### WHAT IS NEEDED
In the engine patent excerpt below, what is given as one example of the fuel injected from the fuel injection valve?

### DOCUMENT SEGMENT
== == ==

BRIEF DESCRIPTION OF THE DRAWINGS
[0015] FIG. 1 is a view showing a schematic structure of an
internal combustion engine for an automobile to which a start
control apparatus according to one embodiment of the present
invention is applied;
[0016] FIG. 2 is a flowchart showing an outline of an idle stop
control routine that ECU performs;
[0017] FIG. 3 is a graph showing a combustion state at restarting
in a cylinder in which a piston stops in an intake stroke with
making the state correspond to a piston position before restarting
and a fuel injection amount;
[0018] FIG. 4 is a graph showing a manner of changes of an actually
required amount in relation to a stop time by idle stop
control;
[0019] FIG. 5 is a flowchart showing an initial injection amount
determination routine that ECU performs;
[0020] FIG. 6 is a time chart showing a lapse of time from
establishment of a restart condition to an actual start of
operation of a starter motor;
[0021] FIGS. 7A and 7B are explanatory diagrams showing coordinates
when measuring acceleration accompanying a vibration of the engine,
where FIG. 7A is a front view and FIG. 7B is a side view;
[0022] FIG. 8 is a graph showing relation between the acceleration
during the vibration and a fuel injection amount;
[0023] FIG. 9 is a graph showing relation between pressure in a
cylinder and the fuel injection amount; and
[0024] FIG. 10 is a graph showing relation between a start time and
the fuel injection amount.
BEST MODE FOR CARRYING OUT THE INVENTION
[0025] FIG. 1 is a view showing an internal combustion engine for
an automobile to which a start control apparatus according to one
embodiment of the present invention is applied. In FIG. 1, the
internal combustion engine (hereinafter referred to as an engine) 1
is constructed as, for example, a 4-cycle engine and includes
plural cylinders 2. Incidentally, FIG. 1 only shows a single
cylinder 2 but structures of remaining cylinders 2 are the
identical thereto.
[0026] The phase of a piston 3 in each cylinder 2 is displaced from
each other in correspondence to the number and the layout of the
cylinders 2. For example, in a straight four cylinder engine with
four of cylinders 2 arranged in one direction, the phase of the
piston 3 is displaced 180 degrees in the crank angel from each
other. Therefore, one of four cylinders 2 is inevitably in the
intake stroke. Furthermore, the engine 1 is constructed as a port
injection type engine which injects fuel from a fuel-injection
valve 4 to an intake port, introduces an air fuel mixture into the
cylinder 2, and ignites the mixture by a sparkling plug 6. One
example of the fuel to be injected from the fuel injection valve 4
is gasoline. Furthermore, the engine 1 is provided with an intake
valve 9 and an exhaust valve 10 each of which opens and closes a
space between a combustion chamber 5 and an intake passage 7 or an
exhaust passage 8, a throttle valve 13 which adjusts an intake air
amount from the intake passage 7, and a connecting rod 15 and a
crank arm 16 which transmit reciprocating motion of the piston 3 to
the crank shaft 14. This structure may be the same as that of the
well-known engine.

== == ==

### DATA BELOW
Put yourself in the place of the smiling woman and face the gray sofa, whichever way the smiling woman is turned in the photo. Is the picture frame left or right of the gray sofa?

== == ==

### SOLUTION FOR THIS PROBLEM
Gasoline.